_INSTRUCCIONES DE TRABAJO_: Según el fragmento seleccionado, ¿qué edad tenía el futbolista cuando dejó La Matea para jugar en el Real Jaén?

_FRAGMENTO SELECCIONADO_:

· · · ·

Un futbolista en la hostelería
El mes que viene cumplirá tres décadas desde que dejó su aldea natal de La Matea, de la noche a la mañana, para jugar en el Real Jaén. Tenía dieciséis años.

Un paisano amigo de sus padres que conocía al presidente del equipo lo recomendó para una prueba y después de verlo, se quedó. Un cambio radical, desde lo más profundo de Santiago de la Espada hasta la capital, él solo, sin su familia. Pero el vínculo se sostiene fuerte. Todos los agostos vuelve a sus orígenes y también, sus dos hijos, pasan allí los veranos, con otros familiares que llegan desde Madrid, Barcelona, Valencia o Murcia y juntos disfrutan como si estuvieran en unos campamentos. “Hacen grupos y juegan a lo mismo que jugaba yo cuando vivía allí, en la calle, o a bañarse en el río…” Porque el tiempo se detiene en La Matea. El hecho de estar a tres horas en coche desde Jaén contribuye a ello. Recuerda, entre otras estampas felices, cuando se quedaban aislados por la nieve y no podían ir al colegio. Eran días de fiesta y se los pasaban deslizándose con plásticos por el espeso manto blanco. “No sé cómo no hemos salido ninguno esquiador”, bromea.

· · · ·

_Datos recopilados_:
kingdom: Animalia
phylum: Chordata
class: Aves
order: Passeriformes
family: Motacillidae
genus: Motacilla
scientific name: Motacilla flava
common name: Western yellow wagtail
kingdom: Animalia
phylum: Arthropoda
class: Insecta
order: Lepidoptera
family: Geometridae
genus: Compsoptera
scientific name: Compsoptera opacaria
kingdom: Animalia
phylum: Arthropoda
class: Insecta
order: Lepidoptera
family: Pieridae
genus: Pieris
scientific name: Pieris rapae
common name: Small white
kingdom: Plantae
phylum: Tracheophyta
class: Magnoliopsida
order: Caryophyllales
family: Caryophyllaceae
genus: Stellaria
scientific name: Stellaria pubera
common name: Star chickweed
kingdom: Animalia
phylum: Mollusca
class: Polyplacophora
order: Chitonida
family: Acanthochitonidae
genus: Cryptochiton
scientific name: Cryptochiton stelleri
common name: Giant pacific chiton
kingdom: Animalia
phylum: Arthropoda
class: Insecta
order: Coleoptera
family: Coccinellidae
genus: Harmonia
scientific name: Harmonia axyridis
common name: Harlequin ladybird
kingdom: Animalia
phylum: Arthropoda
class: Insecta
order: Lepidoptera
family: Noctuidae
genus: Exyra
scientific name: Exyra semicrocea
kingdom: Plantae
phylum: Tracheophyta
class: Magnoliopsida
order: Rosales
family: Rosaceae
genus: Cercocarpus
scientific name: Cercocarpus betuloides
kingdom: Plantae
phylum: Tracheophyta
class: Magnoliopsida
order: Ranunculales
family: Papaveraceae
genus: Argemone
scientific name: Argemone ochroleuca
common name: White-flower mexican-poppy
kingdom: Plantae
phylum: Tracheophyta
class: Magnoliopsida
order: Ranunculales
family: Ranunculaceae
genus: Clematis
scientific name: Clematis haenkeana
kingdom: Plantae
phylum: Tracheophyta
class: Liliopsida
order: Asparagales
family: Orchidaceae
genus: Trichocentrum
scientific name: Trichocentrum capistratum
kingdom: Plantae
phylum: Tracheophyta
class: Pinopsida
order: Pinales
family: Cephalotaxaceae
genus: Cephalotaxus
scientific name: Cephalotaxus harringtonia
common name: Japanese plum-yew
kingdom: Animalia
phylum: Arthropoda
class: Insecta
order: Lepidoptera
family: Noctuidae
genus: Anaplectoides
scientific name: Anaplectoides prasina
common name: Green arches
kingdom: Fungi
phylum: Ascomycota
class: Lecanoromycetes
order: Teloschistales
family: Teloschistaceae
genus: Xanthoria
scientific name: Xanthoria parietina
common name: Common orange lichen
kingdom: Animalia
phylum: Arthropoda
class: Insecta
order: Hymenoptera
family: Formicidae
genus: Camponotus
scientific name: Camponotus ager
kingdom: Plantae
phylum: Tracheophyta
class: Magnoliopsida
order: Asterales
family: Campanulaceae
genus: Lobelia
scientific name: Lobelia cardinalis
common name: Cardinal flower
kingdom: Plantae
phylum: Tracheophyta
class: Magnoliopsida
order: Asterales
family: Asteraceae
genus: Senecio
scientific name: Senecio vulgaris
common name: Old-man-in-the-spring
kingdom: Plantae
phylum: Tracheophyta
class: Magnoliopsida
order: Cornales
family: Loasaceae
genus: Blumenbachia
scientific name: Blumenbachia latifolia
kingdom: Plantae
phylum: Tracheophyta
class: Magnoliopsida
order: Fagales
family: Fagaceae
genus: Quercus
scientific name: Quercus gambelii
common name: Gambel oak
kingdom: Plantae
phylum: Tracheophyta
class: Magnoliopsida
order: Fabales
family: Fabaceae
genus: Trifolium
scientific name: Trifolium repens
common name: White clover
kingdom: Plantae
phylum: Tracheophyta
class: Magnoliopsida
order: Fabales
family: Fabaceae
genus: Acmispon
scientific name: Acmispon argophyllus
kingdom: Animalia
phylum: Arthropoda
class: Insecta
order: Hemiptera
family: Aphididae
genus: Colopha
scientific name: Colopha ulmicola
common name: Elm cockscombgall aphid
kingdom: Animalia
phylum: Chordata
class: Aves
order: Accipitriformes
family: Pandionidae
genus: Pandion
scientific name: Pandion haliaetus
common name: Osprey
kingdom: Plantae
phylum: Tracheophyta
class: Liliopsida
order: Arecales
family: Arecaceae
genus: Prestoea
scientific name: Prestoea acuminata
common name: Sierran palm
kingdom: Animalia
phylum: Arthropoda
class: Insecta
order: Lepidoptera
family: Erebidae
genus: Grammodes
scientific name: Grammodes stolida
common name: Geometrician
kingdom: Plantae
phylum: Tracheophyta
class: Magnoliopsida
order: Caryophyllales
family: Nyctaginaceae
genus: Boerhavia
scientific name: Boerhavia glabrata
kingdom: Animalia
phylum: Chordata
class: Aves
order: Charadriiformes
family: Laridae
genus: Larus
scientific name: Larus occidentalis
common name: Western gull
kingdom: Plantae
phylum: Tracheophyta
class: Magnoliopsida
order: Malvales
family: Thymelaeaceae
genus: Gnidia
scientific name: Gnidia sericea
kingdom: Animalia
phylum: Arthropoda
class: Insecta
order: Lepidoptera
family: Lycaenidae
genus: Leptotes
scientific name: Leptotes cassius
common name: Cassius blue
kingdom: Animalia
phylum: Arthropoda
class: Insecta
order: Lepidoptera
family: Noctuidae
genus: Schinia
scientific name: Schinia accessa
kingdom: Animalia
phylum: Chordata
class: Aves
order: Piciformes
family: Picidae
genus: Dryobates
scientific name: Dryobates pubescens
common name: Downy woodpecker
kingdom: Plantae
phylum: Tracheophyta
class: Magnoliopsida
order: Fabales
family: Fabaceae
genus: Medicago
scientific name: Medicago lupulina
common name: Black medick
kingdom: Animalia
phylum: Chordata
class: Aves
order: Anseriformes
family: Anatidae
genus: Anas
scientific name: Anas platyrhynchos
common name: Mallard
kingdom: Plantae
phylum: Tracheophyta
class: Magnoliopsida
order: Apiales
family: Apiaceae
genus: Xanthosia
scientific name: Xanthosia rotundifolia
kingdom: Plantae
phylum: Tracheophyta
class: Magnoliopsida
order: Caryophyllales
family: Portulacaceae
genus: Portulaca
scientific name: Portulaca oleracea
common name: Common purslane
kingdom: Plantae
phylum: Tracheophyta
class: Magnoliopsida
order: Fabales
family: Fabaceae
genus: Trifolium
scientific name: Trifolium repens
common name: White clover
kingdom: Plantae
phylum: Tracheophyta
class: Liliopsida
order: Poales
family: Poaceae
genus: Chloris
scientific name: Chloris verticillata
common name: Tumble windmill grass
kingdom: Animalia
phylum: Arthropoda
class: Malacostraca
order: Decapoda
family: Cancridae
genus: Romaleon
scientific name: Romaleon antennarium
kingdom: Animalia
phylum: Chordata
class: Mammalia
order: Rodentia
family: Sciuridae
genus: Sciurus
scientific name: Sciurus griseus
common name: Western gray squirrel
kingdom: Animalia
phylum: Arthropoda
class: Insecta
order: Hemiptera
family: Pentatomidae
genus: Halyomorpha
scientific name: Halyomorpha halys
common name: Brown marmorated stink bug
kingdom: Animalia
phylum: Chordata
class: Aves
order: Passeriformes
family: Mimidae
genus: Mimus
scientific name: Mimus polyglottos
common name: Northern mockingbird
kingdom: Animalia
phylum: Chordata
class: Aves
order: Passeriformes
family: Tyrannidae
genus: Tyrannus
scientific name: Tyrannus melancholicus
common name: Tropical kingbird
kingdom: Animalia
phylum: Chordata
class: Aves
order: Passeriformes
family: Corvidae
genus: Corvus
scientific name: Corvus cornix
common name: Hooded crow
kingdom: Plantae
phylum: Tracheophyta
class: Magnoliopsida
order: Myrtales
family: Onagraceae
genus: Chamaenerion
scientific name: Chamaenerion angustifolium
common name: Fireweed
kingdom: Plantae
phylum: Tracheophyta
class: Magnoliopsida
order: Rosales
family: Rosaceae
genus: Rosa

· · · ·

_RESPUESTA ESCRITA_: Tenía dieciséis años.